Görev:
Seçilmiş bölümde "Yemek yazarı Ruth" sözcüklerinden başlayıp "daha olduğunu gösteriyor." sözcüklerine kadar uzanan kısmı, iki uç da dahil olmak üzere, hiçbir değişiklik yapmadan aktar.

Seçilmiş bölüm:
=-=-=-=-=

Amalfi mandalinası
Tom Ford’un Mandarino di Amalfi adlı parfümü insanı İtalya’nın en güzel sahillerinden birindeki mandalina bahçelerinde gezintiye çıkarıyor. Bu gezintinin sonundaysa bol buzlu bardakta içinde nane yapraklarının olduğu bir içkiyle dinlenip az önceki ağaç kokularının zihninizde çağrıştırdığı anıları teker teker hatırlıyorsunuz. Çok eskilerden gelen, çocuklukla, masumiyetle ilgili bir yolculuk bu. Şişeden püsküren her damla yüzeye doğru düşerken şekil değiştiriyor, bazen nane bazen de mandalina baskın oluyor. Bu apaçık bir davet, hem kadına hem erkeğe.
Yemek yazarı Ruth Reichl bir gün Alice Waters’la uçağa bindiğinde insanların durmadan yanlarına gelip bir başka kokunun sırrını sorduğunu anlatıyor. Çünkü “çiftlikten sofraya” akımının öncüsü Waters kucağında bir kutu çilekle uçağa biniyor, bir süre sonra da çilek kokusu bütün kabini sarıyor. Endüstriyel çiftliğin unutturduğu bir koku bu. İnsan hiç hayatında tarladan çilek yemediyse bile tarladan çilek yenmesinin nasıl bir his olduğunu anlıyor bu kokunun peşinden. Alice Waters her sorana bir tane çilek veriyor, insanlara bir başka dünya daha olduğunu gösteriyor.
Bu çilek karşıma Malibu’da 70’li yıllarda postacıların bölgede yaşayanların paketlerini bıraktığı, insanların birbiriyle karşılaşıp mahalle dedikodusu yaptığı, cep telefonlarından önce yol tarif etmek için – “marketten sağa dön” – simge olan bir süpermarkette karşıma çıkıyor. Bu marketteyim, çünkü Joan Didion bu marketten bahsediyor, Malibu’da yaşarken bu marketten paketlerini aldığını anlatıyor.
Bu markette satılıyor Harry’nin California’nın Oxnard şehrinde bir çiftlikte yetiştirdiği çilekleri. Yaklaşık yarım kilosu en pahalı süpermarkette satılan biyolojik-organik çileğin üç katı fiyatı. Gidiyorum, geliyorum, tereddüt ediyorum, almıyorum. Sonra başka bir gün pikniğe giderken La Marca’nın Luminore serisi prosecco’sunun yanında paraya kıyıp alıyorum. Harry’nin çilekleri tanesi beş dolara satılan Omakase çilekleri gibi albenili durmuyor, ama kokusu daha arabada havayı kaplıyor. Parkta plastik bardağın içine bir tane atıp üzerine defalarca prosecco koyduktan sonra ağza atılan o son çilek hayattaki nadir mutluluk anlarından birine eşdeğer. İnsanın çocuğunun doğması, Olimpiyat madalyası kazanması, Tsukiji balık pazarından en iyi ton balığını erkenden almak gibi.

=-=-=-=-=

Veriler:
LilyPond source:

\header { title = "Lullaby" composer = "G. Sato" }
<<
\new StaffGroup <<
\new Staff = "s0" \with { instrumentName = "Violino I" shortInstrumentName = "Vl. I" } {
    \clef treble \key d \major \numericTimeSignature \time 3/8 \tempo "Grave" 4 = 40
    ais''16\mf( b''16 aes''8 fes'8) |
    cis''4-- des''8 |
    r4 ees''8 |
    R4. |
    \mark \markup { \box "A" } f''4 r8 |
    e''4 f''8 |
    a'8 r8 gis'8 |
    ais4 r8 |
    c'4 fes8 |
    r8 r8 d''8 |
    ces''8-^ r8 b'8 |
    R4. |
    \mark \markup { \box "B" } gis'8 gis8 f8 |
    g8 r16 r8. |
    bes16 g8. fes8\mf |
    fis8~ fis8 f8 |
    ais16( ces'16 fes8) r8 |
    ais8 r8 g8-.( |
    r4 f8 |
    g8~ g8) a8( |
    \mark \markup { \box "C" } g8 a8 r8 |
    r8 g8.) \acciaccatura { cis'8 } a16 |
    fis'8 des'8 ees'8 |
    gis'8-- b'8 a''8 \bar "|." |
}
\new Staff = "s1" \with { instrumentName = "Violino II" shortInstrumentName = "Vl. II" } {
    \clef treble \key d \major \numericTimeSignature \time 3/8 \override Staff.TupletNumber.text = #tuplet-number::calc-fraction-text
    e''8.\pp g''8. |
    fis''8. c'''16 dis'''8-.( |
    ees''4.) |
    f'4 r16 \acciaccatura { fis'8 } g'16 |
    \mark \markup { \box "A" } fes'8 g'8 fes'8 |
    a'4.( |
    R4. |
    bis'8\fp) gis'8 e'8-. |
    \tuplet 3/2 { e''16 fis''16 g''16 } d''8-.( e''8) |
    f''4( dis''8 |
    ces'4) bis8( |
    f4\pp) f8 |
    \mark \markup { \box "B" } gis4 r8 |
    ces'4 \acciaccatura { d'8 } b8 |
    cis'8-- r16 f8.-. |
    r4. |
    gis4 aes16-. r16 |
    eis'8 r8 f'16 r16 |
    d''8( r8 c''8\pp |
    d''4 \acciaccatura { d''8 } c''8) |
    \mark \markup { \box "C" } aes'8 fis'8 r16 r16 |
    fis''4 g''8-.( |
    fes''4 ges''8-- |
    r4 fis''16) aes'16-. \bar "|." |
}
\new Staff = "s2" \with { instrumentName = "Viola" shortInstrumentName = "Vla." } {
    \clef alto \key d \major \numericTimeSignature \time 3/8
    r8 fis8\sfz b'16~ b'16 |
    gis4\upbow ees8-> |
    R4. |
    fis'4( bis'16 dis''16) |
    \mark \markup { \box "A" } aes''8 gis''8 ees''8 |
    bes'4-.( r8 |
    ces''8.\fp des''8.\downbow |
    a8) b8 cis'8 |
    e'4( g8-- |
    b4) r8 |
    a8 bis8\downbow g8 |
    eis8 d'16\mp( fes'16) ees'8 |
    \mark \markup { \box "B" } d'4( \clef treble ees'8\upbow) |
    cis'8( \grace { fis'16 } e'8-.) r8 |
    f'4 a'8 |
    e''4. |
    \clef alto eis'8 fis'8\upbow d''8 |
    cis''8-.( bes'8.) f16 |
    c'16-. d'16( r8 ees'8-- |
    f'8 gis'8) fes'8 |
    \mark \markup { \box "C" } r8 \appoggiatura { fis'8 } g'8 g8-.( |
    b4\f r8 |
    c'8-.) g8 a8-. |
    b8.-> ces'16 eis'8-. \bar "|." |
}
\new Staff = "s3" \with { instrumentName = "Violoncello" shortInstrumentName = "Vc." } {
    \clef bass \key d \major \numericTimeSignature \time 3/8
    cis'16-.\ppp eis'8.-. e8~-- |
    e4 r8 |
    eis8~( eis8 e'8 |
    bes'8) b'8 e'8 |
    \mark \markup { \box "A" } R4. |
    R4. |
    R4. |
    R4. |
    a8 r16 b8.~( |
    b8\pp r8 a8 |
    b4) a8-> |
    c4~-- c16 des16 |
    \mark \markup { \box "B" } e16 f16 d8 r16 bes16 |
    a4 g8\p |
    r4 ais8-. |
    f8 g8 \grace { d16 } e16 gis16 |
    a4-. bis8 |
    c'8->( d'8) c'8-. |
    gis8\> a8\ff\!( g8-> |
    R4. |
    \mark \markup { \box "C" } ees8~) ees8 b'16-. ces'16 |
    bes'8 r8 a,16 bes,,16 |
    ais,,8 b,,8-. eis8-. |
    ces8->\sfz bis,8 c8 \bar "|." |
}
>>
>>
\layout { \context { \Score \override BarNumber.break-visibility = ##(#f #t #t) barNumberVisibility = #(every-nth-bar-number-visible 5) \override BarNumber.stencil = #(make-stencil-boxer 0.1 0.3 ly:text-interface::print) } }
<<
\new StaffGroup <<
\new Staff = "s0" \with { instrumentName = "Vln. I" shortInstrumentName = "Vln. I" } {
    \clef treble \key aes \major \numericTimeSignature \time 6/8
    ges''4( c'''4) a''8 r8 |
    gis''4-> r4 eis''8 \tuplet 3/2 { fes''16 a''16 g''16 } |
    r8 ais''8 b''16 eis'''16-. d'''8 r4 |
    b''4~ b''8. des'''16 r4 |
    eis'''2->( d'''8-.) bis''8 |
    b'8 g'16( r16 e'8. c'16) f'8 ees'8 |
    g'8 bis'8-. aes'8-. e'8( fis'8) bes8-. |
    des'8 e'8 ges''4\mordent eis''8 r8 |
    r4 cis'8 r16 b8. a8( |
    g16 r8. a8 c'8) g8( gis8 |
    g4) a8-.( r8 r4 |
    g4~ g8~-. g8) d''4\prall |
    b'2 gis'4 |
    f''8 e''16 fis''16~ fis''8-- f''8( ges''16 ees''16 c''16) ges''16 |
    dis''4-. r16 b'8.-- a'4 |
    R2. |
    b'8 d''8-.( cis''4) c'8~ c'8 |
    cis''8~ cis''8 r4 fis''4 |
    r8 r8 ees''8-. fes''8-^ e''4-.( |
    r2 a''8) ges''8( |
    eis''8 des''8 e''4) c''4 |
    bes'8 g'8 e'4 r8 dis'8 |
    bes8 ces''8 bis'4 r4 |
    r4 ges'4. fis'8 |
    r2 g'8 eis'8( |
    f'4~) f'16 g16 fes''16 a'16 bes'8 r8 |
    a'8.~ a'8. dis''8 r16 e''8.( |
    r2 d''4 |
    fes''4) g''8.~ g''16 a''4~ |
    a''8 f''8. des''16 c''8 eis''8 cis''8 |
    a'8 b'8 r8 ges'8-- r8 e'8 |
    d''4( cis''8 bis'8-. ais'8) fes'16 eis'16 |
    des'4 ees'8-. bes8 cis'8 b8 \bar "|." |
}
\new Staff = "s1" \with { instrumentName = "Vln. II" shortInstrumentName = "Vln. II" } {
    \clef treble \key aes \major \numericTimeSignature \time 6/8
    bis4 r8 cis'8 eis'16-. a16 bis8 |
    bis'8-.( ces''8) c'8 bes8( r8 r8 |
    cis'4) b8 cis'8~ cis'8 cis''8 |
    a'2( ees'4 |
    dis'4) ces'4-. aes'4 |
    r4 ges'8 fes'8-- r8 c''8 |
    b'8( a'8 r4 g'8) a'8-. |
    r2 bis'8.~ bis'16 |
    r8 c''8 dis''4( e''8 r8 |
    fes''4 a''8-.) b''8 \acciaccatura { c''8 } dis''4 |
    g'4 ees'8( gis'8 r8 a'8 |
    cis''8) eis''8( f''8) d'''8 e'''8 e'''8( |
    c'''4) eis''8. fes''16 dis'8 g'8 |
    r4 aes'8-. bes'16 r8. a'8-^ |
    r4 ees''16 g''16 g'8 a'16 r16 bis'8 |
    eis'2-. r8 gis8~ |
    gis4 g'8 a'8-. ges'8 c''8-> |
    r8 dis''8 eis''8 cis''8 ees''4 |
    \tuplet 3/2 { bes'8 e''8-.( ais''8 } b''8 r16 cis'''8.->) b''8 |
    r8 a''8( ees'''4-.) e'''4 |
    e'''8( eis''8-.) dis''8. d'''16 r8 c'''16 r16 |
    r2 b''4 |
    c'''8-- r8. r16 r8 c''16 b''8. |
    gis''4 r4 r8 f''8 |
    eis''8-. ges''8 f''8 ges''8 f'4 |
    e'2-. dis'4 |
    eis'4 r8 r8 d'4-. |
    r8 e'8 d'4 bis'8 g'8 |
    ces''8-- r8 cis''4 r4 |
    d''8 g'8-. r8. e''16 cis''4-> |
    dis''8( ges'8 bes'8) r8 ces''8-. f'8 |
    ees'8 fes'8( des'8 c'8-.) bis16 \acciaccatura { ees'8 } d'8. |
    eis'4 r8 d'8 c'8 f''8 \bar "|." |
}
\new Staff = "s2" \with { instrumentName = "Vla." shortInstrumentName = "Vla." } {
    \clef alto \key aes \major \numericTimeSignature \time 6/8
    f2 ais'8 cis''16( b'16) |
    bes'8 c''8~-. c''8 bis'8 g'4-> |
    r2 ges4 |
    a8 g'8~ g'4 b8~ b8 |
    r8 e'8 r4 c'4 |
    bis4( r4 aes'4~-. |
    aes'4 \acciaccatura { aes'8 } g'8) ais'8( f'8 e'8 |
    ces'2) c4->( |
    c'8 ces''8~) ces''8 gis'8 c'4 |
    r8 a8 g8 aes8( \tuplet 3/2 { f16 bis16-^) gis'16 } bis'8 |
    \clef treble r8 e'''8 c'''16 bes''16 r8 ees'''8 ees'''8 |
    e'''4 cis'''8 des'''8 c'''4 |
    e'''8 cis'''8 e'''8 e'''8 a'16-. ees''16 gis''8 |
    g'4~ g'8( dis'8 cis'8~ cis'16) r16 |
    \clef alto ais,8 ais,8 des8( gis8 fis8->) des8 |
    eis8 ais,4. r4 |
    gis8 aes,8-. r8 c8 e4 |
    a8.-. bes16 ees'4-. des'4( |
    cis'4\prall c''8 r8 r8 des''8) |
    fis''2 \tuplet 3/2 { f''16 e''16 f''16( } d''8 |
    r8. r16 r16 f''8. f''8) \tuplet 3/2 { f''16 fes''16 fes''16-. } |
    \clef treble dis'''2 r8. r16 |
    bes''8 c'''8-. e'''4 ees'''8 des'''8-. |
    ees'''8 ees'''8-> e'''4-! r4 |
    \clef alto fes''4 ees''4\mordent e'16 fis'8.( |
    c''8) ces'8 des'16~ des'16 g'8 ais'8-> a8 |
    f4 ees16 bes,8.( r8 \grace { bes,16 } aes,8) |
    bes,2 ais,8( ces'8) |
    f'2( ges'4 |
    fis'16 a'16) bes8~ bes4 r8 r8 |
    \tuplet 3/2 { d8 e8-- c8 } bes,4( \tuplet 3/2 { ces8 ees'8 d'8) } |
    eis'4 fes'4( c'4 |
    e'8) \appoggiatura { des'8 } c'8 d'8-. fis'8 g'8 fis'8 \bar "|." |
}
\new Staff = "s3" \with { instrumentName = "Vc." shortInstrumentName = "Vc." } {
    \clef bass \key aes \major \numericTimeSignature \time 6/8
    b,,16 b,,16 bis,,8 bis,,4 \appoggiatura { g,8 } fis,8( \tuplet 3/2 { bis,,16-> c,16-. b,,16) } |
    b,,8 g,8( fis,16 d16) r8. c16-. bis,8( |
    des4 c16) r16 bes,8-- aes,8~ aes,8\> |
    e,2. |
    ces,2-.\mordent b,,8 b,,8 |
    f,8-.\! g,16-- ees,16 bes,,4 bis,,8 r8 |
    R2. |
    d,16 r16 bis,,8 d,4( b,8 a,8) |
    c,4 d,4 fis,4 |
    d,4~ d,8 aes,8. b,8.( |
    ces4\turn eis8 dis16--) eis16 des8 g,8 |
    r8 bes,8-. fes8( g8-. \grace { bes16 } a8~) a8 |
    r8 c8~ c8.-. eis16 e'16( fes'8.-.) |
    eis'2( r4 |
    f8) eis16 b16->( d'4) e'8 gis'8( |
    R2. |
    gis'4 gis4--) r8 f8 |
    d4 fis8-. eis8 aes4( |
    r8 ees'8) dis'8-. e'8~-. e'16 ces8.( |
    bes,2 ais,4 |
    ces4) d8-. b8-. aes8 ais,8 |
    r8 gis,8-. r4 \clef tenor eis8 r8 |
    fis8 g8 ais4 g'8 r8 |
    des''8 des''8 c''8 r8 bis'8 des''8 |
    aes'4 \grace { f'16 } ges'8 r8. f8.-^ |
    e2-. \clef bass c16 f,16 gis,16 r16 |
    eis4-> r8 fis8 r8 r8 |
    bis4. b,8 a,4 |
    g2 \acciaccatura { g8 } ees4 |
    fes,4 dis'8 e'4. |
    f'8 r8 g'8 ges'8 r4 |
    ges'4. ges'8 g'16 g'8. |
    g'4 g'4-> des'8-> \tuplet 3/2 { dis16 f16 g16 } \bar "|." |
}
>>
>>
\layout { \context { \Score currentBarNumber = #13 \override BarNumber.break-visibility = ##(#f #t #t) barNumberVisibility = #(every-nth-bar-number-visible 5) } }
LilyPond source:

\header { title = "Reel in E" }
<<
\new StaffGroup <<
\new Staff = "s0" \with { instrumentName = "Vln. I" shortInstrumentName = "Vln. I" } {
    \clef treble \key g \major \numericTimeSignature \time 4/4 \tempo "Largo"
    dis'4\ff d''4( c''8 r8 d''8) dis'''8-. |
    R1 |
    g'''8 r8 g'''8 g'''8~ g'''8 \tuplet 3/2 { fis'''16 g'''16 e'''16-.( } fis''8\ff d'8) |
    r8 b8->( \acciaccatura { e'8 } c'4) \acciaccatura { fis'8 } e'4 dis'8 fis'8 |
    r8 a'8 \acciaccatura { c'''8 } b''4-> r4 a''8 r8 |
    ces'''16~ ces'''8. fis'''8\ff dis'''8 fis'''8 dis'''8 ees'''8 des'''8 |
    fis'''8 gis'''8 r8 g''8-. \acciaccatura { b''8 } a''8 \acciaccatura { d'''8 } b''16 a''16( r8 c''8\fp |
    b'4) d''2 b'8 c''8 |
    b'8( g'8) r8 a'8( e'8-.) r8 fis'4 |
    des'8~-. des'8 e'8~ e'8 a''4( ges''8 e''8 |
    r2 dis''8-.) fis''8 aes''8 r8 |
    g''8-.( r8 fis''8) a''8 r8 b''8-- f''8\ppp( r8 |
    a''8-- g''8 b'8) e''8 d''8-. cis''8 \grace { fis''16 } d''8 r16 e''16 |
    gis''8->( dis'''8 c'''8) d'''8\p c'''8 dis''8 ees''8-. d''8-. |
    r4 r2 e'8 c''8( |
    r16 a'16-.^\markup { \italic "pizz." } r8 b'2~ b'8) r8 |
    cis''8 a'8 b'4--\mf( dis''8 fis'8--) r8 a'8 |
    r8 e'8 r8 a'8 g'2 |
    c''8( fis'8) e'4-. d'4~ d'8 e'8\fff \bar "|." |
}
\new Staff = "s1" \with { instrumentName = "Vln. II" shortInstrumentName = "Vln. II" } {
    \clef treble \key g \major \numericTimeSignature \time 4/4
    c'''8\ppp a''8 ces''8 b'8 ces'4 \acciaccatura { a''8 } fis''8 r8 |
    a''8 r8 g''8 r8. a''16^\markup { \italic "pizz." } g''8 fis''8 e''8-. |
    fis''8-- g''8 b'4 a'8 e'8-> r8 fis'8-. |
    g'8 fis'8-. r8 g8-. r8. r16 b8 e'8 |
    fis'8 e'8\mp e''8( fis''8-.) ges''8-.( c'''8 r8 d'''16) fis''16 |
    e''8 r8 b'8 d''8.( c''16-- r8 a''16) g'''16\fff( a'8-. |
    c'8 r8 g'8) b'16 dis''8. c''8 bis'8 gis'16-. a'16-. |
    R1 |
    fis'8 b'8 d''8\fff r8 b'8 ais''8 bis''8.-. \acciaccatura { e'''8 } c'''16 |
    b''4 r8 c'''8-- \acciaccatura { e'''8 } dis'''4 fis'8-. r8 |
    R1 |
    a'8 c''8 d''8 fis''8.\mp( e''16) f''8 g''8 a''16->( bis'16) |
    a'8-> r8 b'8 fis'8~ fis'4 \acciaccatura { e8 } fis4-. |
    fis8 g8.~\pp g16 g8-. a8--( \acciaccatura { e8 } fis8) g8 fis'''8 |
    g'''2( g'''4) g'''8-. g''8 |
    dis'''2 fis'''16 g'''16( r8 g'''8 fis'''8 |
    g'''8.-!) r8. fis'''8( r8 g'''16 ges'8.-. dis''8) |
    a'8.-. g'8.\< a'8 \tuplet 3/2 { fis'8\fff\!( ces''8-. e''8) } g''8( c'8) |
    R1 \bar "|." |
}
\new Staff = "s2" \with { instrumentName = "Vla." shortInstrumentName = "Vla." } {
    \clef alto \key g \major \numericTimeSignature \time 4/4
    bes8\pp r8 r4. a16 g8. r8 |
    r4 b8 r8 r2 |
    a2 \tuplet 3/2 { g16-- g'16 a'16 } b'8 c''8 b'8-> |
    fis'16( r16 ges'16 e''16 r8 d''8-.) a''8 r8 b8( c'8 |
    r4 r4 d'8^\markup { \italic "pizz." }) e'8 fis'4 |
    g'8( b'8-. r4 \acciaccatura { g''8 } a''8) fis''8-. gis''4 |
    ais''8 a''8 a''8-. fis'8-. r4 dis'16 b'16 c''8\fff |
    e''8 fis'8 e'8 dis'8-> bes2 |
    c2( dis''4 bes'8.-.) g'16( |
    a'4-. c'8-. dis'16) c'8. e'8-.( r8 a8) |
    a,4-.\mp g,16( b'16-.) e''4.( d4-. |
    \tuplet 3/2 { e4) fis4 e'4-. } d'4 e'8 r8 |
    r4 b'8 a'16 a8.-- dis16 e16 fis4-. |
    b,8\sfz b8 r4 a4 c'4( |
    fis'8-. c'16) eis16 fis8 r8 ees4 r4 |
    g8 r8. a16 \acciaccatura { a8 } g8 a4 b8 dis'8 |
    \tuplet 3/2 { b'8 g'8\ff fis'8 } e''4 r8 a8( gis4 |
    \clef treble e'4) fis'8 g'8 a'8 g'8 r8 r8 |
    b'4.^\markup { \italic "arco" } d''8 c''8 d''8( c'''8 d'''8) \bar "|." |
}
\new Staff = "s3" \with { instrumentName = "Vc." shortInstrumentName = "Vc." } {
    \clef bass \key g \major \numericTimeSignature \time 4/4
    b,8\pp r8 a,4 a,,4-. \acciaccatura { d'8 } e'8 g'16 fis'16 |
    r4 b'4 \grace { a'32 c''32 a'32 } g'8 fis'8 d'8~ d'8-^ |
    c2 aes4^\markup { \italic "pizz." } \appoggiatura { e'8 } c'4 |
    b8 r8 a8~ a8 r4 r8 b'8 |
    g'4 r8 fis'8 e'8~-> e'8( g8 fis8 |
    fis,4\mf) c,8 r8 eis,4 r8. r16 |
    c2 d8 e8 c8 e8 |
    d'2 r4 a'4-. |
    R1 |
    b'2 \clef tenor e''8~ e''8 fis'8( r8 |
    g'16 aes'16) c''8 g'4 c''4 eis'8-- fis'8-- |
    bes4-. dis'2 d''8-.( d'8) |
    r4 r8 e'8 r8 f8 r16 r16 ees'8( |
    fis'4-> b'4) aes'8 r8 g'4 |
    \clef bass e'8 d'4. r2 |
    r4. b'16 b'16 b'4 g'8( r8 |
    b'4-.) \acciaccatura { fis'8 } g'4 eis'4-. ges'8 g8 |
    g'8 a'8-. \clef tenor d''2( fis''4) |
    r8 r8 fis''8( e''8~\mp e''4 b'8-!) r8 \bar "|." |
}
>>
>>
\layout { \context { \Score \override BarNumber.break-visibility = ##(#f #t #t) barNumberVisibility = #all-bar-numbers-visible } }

=-=-=-=-=

Tam yanıt:
Yemek yazarı Ruth Reichl bir gün Alice Waters’la uçağa bindiğinde insanların durmadan yanlarına gelip bir başka kokunun sırrını sorduğunu anlatıyor. Çünkü “çiftlikten sofraya” akımının öncüsü Waters kucağında bir kutu çilekle uçağa biniyor, bir süre sonra da çilek kokusu bütün kabini sarıyor. Endüstriyel çiftliğin unutturduğu bir koku bu. İnsan hiç hayatında tarladan çilek yemediyse bile tarladan çilek yenmesinin nasıl bir his olduğunu anlıyor bu kokunun peşinden. Alice Waters her sorana bir tane çilek veriyor, insanlara bir başka dünya daha olduğunu gösteriyor.